* Aim of the exercise
Whenever a line of the entries below holds the string "であれば", copy that line and return it.

▶

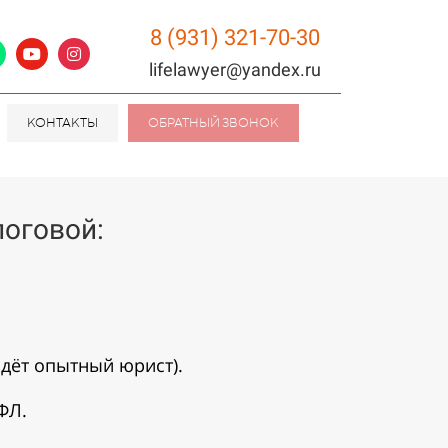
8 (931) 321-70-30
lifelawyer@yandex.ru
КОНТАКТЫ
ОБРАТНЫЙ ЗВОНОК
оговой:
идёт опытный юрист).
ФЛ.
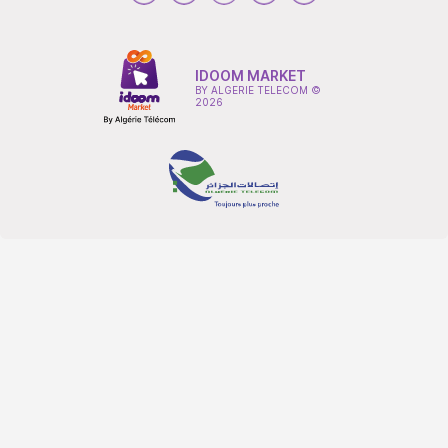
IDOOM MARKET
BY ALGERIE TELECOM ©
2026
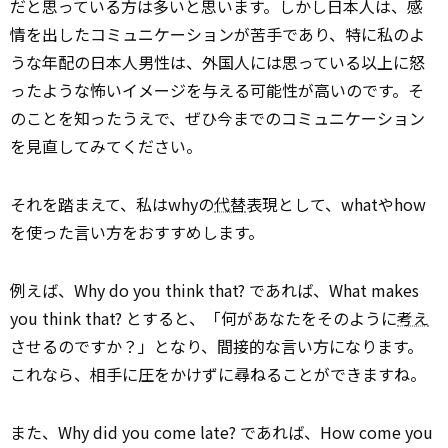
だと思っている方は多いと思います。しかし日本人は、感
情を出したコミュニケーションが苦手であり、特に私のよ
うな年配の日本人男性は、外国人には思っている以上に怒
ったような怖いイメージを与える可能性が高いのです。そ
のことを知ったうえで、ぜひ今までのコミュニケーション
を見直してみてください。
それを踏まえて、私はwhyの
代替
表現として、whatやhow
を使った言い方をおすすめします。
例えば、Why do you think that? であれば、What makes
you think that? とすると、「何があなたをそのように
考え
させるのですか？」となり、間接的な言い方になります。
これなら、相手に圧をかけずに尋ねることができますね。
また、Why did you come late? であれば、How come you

◀

* Answer section
例えば、Why do you think that? であれば、What makes
また、Why did you come late? であれば、How come you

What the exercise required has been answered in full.